**Passage given**
PRNG with onto state update function

Consider a (hypothetical) PRNG where the state update function is onto, but it is easy to find the set of preimages (so not one-way). That is, if an attacker is given the internal state of the system, say state $$s_n, s_{n+1}, ..., s_{n+m}$$, the "true" previous state $$s_{n-1}$$ obtained by the user could be any one of multiple states in an infinite set $$S$$. So the attacker knows $$s_{n-1} \in S$$, but assume $$|S|$$ is large or infinite, so the attacker must guess the "true" $$s_{n-1}$$ state. Does such a PRNG exist? And, would one be able to call such a PRNG "backtracking resistant"?

Something I am unsure of is whether such a PRNG would by default be cryptographically secure: because the state update function is onto, the "true" previous state could have been, with equal probability, any one of the states in $$S$$, so the previous state would almost be trivially unpredictable, implying such a PRNG would be cryptographically secure. Where does my logic go wrong here?

The state of a stateful algorithm is its “memory”. One round of the algorithm can be modeled as a function from $$S \times I$$ to $$S \times O$$ where $$I$$ is the input to one round and $$O$$ is the output from one round. For a PRNG, $$I$$ would either be a singleton (i.e. no input, just a request to generate more output), or a small amount of information such as the requested output size, or some additional entropy to inject. $$O$$ is the chunk of pseudorandom output.

The size of the state before and after the round is the same. So for a given input, the state update function is onto (surjective) if and only if it is one-to-one (injective).

If you have a state update function that is onto but not one-to-one, it means you're working in a different model where the size of the state decreases at each round. Your PRNG would have a limited lifetime since the size would eventually shrink to near-zero (near-zero being any size where the adversary can realistically enumerate the possible states). That would limit its usefulness.

In such a case, just because the knowledge of the current state alone doesn't allow the attacker to be certain what the previous state was doesn't particularly confer any security. Security is not plausible deniability. To make a system secure, it isn't enough to make it so that the adversary cannot prove beyond a doubt that they've broken it! You actually need to make it effectively impossible to break. It is very common that the adversary has some partial information and not just the one piece of knowledge that you're focusing on. For example, suppose that in the previous round, the PRNG was used to generate 32 bytes of data, out of which 16 bytes were used as a key and 16 bytes were used as an IV, and the adversary has been able to see the encrypted message and now wants to decrypt it. The adversary knows the IV, i.e. they know half of the output of the PRNG, and they're looking for the other half which is the key. In order for the PRNG to have backtracking resistance, you need to ensure that the knowledge of the current PRNG state plus the knowledge of the IV is not enough to reconstruct the previous PRNG state. Maybe the knowledge of the current PRNG state alone is not enough, but that is not at all helpful in the actual scenario where the adversary also knows half of the output.

**Written task A**
In the PRNG passage, starting at "The size of the state before" and ending at "limit its usefulness.", replace "state update function" with "state transition function" and give the result.

**Supplied information**
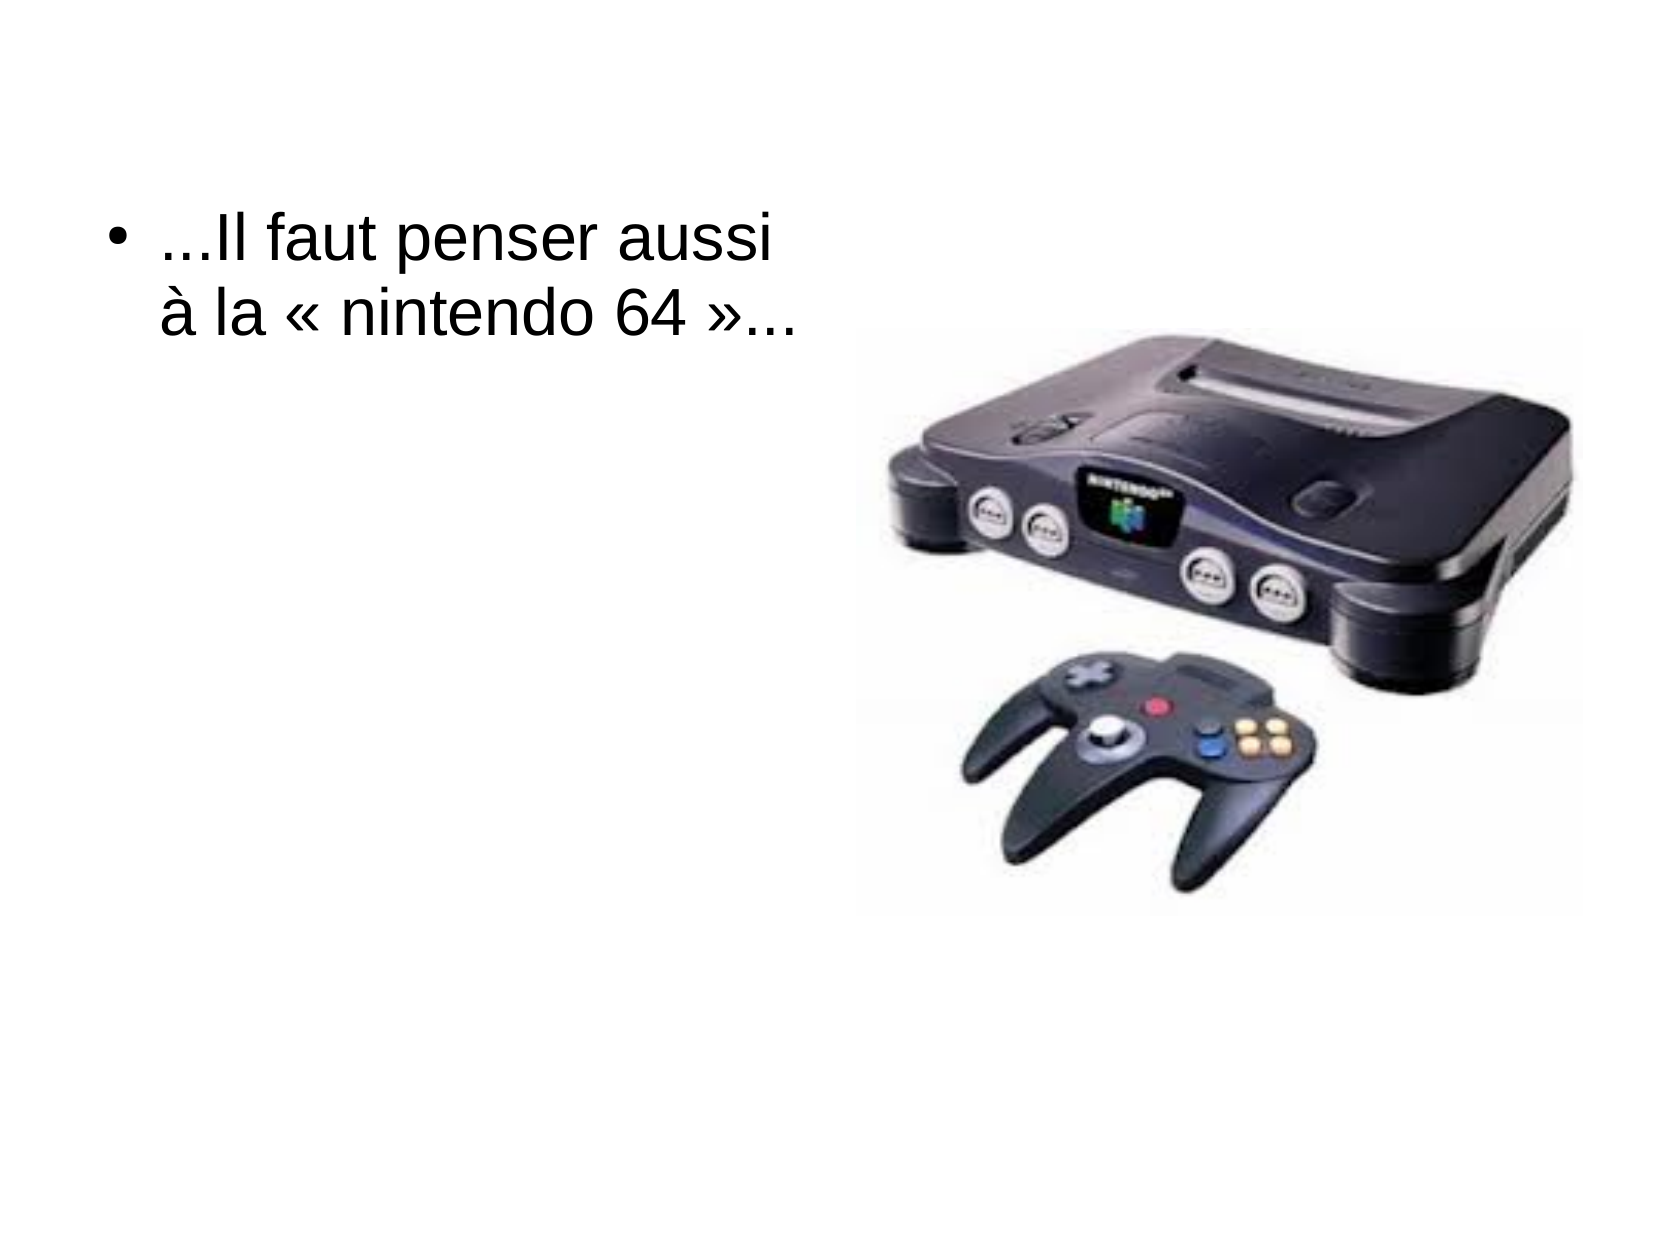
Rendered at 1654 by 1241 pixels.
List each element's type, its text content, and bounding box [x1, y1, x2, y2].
* * *
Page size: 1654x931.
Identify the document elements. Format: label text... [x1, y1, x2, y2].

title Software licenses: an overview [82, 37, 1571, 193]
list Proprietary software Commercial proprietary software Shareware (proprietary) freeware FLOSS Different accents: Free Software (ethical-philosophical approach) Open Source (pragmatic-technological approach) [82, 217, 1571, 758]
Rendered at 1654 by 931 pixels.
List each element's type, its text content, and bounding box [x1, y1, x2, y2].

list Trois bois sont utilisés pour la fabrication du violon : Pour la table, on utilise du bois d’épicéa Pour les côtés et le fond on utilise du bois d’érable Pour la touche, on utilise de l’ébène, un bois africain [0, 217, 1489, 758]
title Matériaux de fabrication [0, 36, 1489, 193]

**Written task B**
Return the lines of the records exactly, starting at the line containing "Rendered at 1654 by 931 pixels." and ending at the line containing "title Matériaux de".

**Correct response A**
The size of the state before and after the round is the same. So for a given input, the state transition function is onto (surjective) if and only if it is one-to-one (injective).

If you have a state transition function that is onto but not one-to-one, it means you're working in a different model where the size of the state decreases at each round. Your PRNG would have a limited lifetime since the size would eventually shrink to near-zero (near-zero being any size where the adversary can realistically enumerate the possible states). That would limit its usefulness.

**Correct response B**
Rendered at 1654 by 931 pixels.
List each element's type, its text content, and bounding box [x1, y1, x2, y2].

list Trois bois sont utilisés pour la fabrication du violon : Pour la table, on utilise du bois d’épicéa Pour les côtés et le fond on utilise du bois d’érable Pour la touche, on utilise de l’ébène, un bois africain [0, 217, 1489, 758]
title Matériaux de fabrication [0, 36, 1489, 193]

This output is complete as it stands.